El diluvio en Macondo
duró exactamente cuatro años, once meses y dos días. Cuando terminó de llover,
el pueblo era un montón de escombros, de casas de madera podrida y presas de
los insectos más dañinos; los cultivos y las flores habían desaparecido en el
mar de aguas, y los sobrevivientes de la catástrofe, aún con el verde de agua
en la piel, saludaron a los primeros soles que volvían a iluminar su pueblo.
Y Úrsula, la matriarca,
que estaba esperando a que escampara para morirse, se vio presa de la fiebre de
la restauración, y desde el mismo momento en que cesó la lluvia no tuvo un
instante de reposo para restaurar la casa y “espantar la ruina”. Para que
Macondo volviera a ser el lugar blanco y soleado de antes del diluvio.
Aquí, sigue lloviendo.
Torrencialmente y sin fecha de caducidad. Llueve en las calles y en las casas pero,
sobre todo, llueve sobre nosotros. Como en Macondo, la compañía bananera,
después de imponer sus leyes, ha abandonado el pueblo que empieza a inundarse,
en busca de tierras secas, donde no anide el moho y el verdín.Llueve en forma de impuestos, de recortes, de pagas menguadas, de trabajadores desprestigiados, de parados despreciados y humillados, de quesejodan, de ancianos con mala vejez, de jóvenes con peor mañana y de Bancos voraces que acaban con los restos del naufragio; de promesas de otoño caliente e invierno frío, de aulas cerradas y puertas abiertas a la desesperanza, al futuro más negro que el carbón que los mineros ven cómo se escapa de sus manos.

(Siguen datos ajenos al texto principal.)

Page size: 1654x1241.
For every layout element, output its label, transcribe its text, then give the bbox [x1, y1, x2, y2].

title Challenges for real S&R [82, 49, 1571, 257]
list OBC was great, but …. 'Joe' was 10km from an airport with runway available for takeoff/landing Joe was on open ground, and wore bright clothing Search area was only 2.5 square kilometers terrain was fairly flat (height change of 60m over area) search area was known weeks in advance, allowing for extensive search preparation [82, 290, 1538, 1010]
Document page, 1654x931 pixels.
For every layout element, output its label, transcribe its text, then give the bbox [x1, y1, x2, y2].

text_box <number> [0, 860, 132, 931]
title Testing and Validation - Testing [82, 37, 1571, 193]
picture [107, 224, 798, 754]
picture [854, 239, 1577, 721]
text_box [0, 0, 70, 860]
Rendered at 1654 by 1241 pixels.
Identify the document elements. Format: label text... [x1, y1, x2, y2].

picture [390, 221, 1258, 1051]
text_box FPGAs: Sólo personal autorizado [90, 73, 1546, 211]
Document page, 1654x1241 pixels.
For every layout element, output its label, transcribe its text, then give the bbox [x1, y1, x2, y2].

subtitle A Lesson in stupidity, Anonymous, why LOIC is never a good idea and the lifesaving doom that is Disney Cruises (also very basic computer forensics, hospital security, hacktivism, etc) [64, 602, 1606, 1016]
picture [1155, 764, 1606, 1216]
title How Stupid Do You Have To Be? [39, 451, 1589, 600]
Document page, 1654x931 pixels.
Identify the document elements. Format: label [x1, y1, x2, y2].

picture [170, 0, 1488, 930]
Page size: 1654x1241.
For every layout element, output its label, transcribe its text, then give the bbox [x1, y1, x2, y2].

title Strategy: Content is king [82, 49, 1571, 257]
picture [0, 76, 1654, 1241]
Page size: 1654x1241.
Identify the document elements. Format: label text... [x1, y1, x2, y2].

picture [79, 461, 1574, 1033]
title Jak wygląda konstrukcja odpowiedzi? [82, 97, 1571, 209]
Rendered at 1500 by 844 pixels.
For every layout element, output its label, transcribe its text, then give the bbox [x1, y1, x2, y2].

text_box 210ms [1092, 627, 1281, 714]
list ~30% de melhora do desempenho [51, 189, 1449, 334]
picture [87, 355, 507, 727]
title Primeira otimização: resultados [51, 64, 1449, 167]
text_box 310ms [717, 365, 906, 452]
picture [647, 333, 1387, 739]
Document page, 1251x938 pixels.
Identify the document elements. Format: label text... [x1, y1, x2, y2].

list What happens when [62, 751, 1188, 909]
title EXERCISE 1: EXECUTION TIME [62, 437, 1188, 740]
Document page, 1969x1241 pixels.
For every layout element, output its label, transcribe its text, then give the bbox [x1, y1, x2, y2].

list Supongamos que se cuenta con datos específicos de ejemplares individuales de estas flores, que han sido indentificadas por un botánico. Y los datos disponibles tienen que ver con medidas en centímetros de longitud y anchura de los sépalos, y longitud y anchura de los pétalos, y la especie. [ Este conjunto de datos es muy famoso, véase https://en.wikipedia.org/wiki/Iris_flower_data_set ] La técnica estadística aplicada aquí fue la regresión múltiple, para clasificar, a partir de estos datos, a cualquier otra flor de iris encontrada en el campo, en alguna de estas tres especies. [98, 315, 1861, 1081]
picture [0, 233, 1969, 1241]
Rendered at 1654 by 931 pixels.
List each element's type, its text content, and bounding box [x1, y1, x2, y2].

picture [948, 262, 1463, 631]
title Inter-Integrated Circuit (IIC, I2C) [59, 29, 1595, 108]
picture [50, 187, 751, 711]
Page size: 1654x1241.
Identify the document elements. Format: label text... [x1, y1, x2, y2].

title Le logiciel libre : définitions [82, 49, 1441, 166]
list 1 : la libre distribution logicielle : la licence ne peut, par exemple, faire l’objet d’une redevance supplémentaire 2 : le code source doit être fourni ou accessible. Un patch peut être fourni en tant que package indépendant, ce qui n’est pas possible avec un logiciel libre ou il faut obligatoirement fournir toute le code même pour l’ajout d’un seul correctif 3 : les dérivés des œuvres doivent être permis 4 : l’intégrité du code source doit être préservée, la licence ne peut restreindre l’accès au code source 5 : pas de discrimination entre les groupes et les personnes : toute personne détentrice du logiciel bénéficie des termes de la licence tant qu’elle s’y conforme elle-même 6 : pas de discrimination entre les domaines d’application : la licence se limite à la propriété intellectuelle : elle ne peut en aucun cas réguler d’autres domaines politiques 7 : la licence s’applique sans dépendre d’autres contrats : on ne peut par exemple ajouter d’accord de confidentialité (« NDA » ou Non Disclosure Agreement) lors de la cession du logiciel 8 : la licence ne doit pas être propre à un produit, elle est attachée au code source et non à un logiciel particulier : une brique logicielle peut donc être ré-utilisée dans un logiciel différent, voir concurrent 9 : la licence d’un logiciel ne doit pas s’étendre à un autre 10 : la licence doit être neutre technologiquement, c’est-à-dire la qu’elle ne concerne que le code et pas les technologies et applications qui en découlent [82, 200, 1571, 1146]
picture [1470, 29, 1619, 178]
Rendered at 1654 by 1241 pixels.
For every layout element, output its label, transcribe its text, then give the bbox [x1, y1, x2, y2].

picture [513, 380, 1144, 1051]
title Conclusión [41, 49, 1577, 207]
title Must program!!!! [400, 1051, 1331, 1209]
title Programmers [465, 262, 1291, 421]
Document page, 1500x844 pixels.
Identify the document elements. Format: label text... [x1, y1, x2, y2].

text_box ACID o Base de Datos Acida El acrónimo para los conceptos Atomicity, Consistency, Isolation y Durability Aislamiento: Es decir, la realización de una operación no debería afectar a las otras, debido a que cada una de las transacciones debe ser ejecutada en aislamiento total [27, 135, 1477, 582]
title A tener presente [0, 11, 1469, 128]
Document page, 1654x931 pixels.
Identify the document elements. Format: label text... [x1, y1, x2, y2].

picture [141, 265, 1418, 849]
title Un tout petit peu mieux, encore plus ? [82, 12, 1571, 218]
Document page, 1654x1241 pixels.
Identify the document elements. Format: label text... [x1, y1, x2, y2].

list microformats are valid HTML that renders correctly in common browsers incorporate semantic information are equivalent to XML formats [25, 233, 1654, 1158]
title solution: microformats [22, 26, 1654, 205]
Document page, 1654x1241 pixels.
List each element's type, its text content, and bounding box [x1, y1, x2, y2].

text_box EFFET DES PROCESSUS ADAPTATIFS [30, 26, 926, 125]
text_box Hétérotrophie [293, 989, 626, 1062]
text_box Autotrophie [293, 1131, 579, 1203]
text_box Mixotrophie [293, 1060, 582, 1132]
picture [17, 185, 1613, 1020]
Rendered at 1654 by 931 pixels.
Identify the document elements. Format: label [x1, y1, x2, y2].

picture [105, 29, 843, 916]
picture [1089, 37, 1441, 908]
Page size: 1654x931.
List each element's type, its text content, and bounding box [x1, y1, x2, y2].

En pleno diluvio, y más que nunca, me gustaría que hubiera mil, un millón de Úrsulas aireando la casa, abriendo puertas y ventanas, exterminando hormigas y carcomas y tendiendo las sábanas al sol, volviendo a plantar flores, a abrir los bazares de la calle de los Turcos, con sus mercancías de alegres colores. A volver a mirar al sol.
Pero el cielo sigue cayendo sobre nuestras cabezas. Hay que sobrevivir hasta que escampe, o hacer como Remedios la Bella, que un buen día salió volando y nunca más volvió.